A new Gallup poll published Dec. 8 shows that Americans' willingness to get the COVID-19 vaccine has ticked up to 63%.
In a recent interview with The New York Times, Fauci stated that vaccine uptake would need to be "at least 75%. Hopefully close to 80-85%" in order to achieve "herd immunity" and stop the virus in its tracks.
"If you have a highly efficacious vaccine and only 50% of the country gets vaccinated, you're not going to have that umbrella of protection of herd immunity," said Fauci at the Wall Street Journal's CEO Council summit on Dec. 8.
While the height of American willingness to receive the COVID-19 vaccine was 66% in July, it continued to drop to a low of 50% in September following an announcement by AstraZeneca that its vaccine trials had been halted due to adverse reactions in its participants.
Experts at Yale University suggested that timing of vaccine statements around the 2020 presidential elections by different political figures may have contributed to vaccine skepticism as well.

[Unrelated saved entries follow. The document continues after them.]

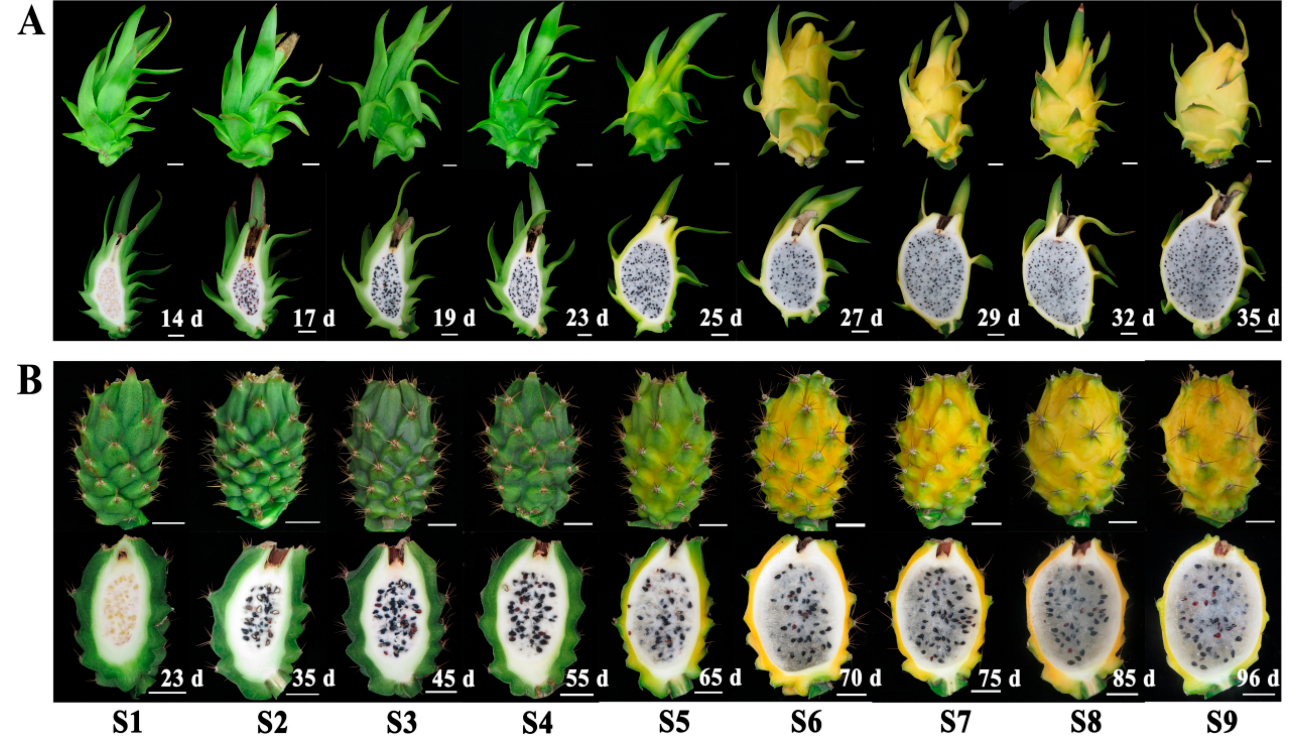
Figure 1. Photograph of ‘WCHL’ ( A ) and ‘YCHL’ ( B ) pitayas at nine (S1–S9) developmental stages.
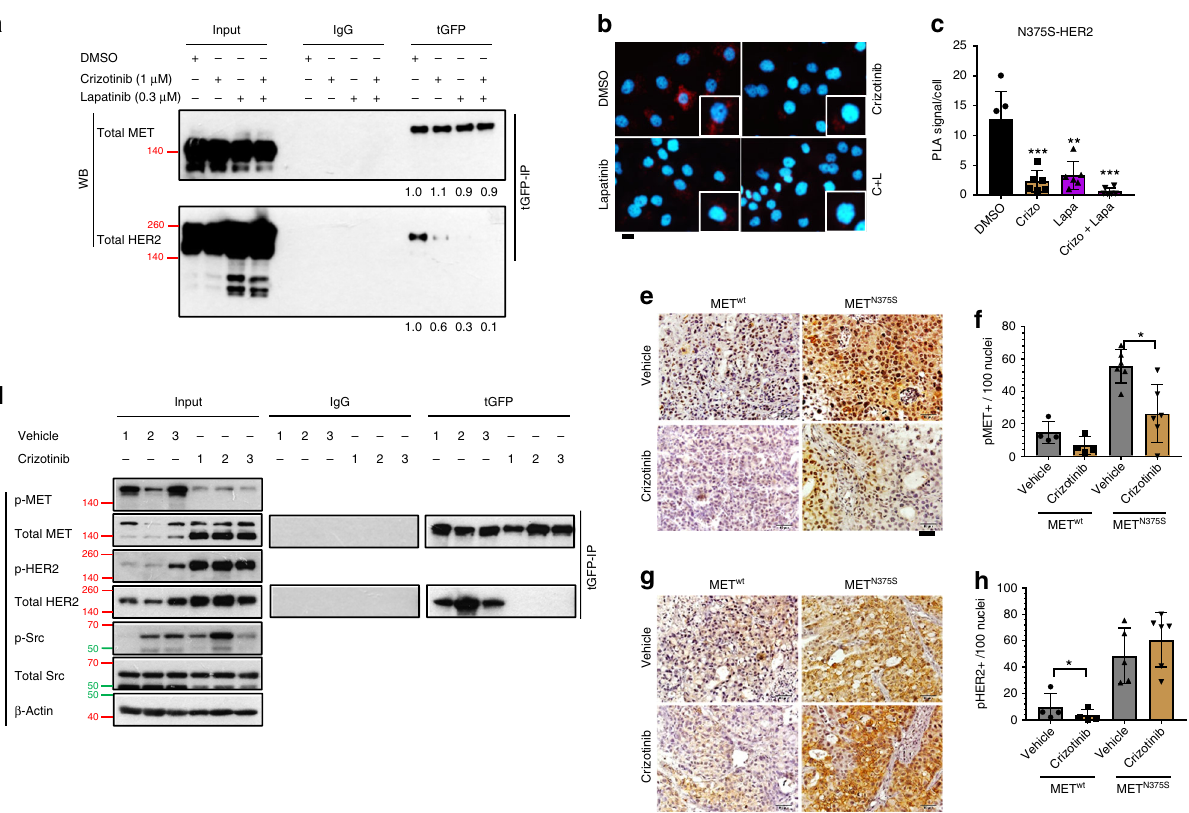
Fig. 5 Interplay between MET and HER2 requires kinase activities. a – c Isogenic H2170 MET N375S-tGFP cells were treated with vehicle (0.1% DMSO), MET inhibitor crizotinib (1 µ M), HER2 inhibitor lapatinib (0.3 µ M), or crizotinib/lapatinib combination. a Interaction of ectopic MET and endogenous HER2 was detected with immunoprecipitation and immunoblotting. Total MET and HER2 band intensities, relative to vehicle treated group, are shown below. Values represent average of three independent experiments. Left, input controls. b Detection of MET/HER2 co-localization (red) in MET N375S-tGFP cells with proximity ligation assay (PLA). Representative images are shown. Scale bar, 20 µ m. c The PLA signals were quanti fi ed and expressed as number of signals/cell ± SD ( n > 3). Crizo, crizotinib; Lapa, lapatinib. d MET/HER2 interaction in H2170 MET N375S-tGFP tumors from Supplementary Fig. 3J was detected with immunoprecipitation and immunoblotting after crizotinib treatment. Left, input controls. Cells were harvested 48 h after treatment, β -Actin was used as a loading control. e – h Immunohistochemistry staining of H2170 MET wt-tGFP and MET N375S-tGFP tumors from Supplementary Fig. 3J, K. Representative images for p-MET ( e ) and p-HER2 ( g ) staining are shown. Expression of p-MET ( f ) and p-HER2 ( h ) were quanti fi ed and expressed as mean of positive-staining/100 cells ± SD ( n = 5). Scale bar, 50 µ m. Two-tailed Student ’ s t test; * P <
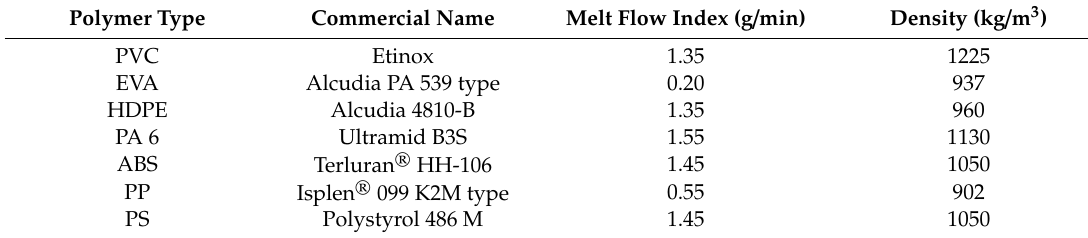
Table 1. Technical data of the seven thermoplastics used.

But since September, vaccines from Pfizer and Moderna have demonstrated greater than 90% efficacy in stage 3 clinical trials. These companies have filed for emergency use authorization in the United States.
In the United Kingdom, the Pfizer vaccine has already been approved and given to thousands of people.
Based on the Gallup poll's random sampling of 2,968 adults, differences in vaccine willingness were able to be seen according to factors like age, political affiliation and education level.
Democrats are more willing than Republicans, 75% to 50%, to get the COVID-19 vaccine. Women are expressing less willingness than men to get the vaccine (60% vs. 66%). College graduates are more willing to receive the vaccine than non-college graduates (68% vs. 61%). Of all categories, willingness is lowest in adults aged 45-64 years old (52%) and non-white adults (53%).
Ongoing monitoring of the U.K.'s vaccination program, clinical trials and political dialogue will determine whether this gap will be closed and whether herd immunity will ever be reached through widespread vaccination in America.
Nicholas Nissen, M.D., is a clinical fellow and resident physician at Harvard Medical School and a member of the ABC News Medical Unit.